Plus ma relation avec les gens s'est développée, plus j’ai découvert d'histoires ancrées dans le passé, les appartements faisant dès lors figure de gardiens tangibles de ces souvenirs, à travers les vieux papiers peints et la présence dans ces lieux des survivants à la période des Troubles. À mesure que nos liens de confiance se sont resserrés, j’ai décidé d’expérimenter avec les reconstitutions. J’ai trouvé un vieux cercueil et invité Joe à revisiter ses souvenirs, impliquant les voisins pour qu’ils jouent des rôles (sa grand-mère, sa mère...) et un jeune garçon pour l'incarner. Après une semaine d’essais, la scène qui est maintenant dans le film est née, tout naturellement, de ces expériences. Au lieu d'imposer lourdement ma direction, j’ai laissé Joe piloter les reconstitutions en intervenant de manière minimale pour accompagner leur parcours émotionnel. Cette approche a donné à l'ensemble quelque chose de joueur, ce qui a rendu l'opération exaltante. Je crois que l'art peut aider à guérir, constituer une manière positive de gérer les traumatismes. Avec Rita, la psychologue, à nos côtés pour que l'environnement soit rassurant, nous étions confiants par rapport à notre approche.

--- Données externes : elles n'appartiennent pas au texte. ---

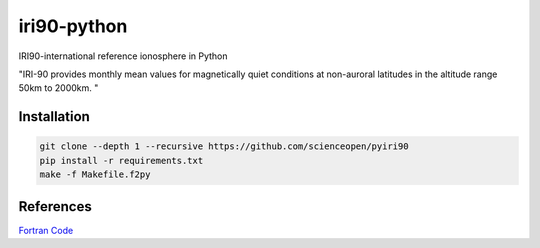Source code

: .. image::https://codeclimate.com/github/scienceopen/pyiri90/badges/gpa.svg
   :targer: https://codeclimate.com/github/scienceopen/pyiri90

=============
iri90-python
=============

IRI90-international reference ionosphere in Python

"IRI-90 provides monthly mean values for magnetically quiet 
conditions at non-auroral latitudes in the altitude range 50km to 2000km. "


Installation
============

.. code:: bash

    git clone --depth 1 --recursive https://github.com/scienceopen/pyiri90
    pip install -r requirements.txt
    make -f Makefile.f2py



References
==========
`Fortran Code <http://download.hao.ucar.edu/pub/stans/iri/iri90.f>`_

Ces évocations ont constitué un espace protégé où Joe et les autres ont pu explorer ensemble leurs souvenirs individuels et collectifs.

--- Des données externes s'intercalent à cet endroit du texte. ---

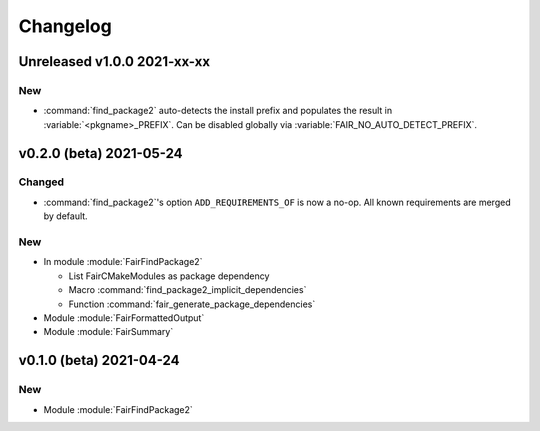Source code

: *********
Changelog
*********
.. View rendered on https://fairrootgroup.github.io/FairCMakeModules/latest/changelog.html

Unreleased **v1.0.0** 2021-xx-xx
================================

New
---

* :command:`find_package2` auto-detects the install prefix and populates the result in
  :variable:`<pkgname>_PREFIX`. Can be disabled globally via
  :variable:`FAIR_NO_AUTO_DETECT_PREFIX`.


**v0.2.0 (beta)** 2021-05-24
============================

Changed
-------

* :command:`find_package2`'s option ``ADD_REQUIREMENTS_OF`` is now a no-op. All
  known requirements are merged by default.

New
---

* In module :module:`FairFindPackage2`

  * List FairCMakeModules as package dependency
  * Macro :command:`find_package2_implicit_dependencies`
  * Function :command:`fair_generate_package_dependencies`

* Module :module:`FairFormattedOutput`

* Module :module:`FairSummary`


**v0.1.0 (beta)** 2021-04-24
============================

New
---

* Module :module:`FairFindPackage2`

Compte tenu des problèmes profonds et persistants qui sont dépeints dans le documentaire, qu'espérez-vous pour l'avenir des habitants de New Lodge?
Quand je suis arrivée à Belfast en 1996, peu après l’accord de paix, ma première pensée était qu'un film de plus sur les Troubles n’était pas nécessaire. Cependant, je me suis vite rendu compte que le traumatisme persiste chez les nouvelles générations, comme le démontre le taux des violences contre les femmes et des suicides parmi les jeunes. Malgré ces problèmes, Belfast évolue rapidement, et il y a des développements positifs, comme la création de centres d’art et de maisons de la jeunesse au nord de Belfast. Si les films à eux seuls ne suffisent pas nécessairement à inspirer des changements significatifs, j’espère que The Flats instillera de la fierté dans la communauté de New Lodge.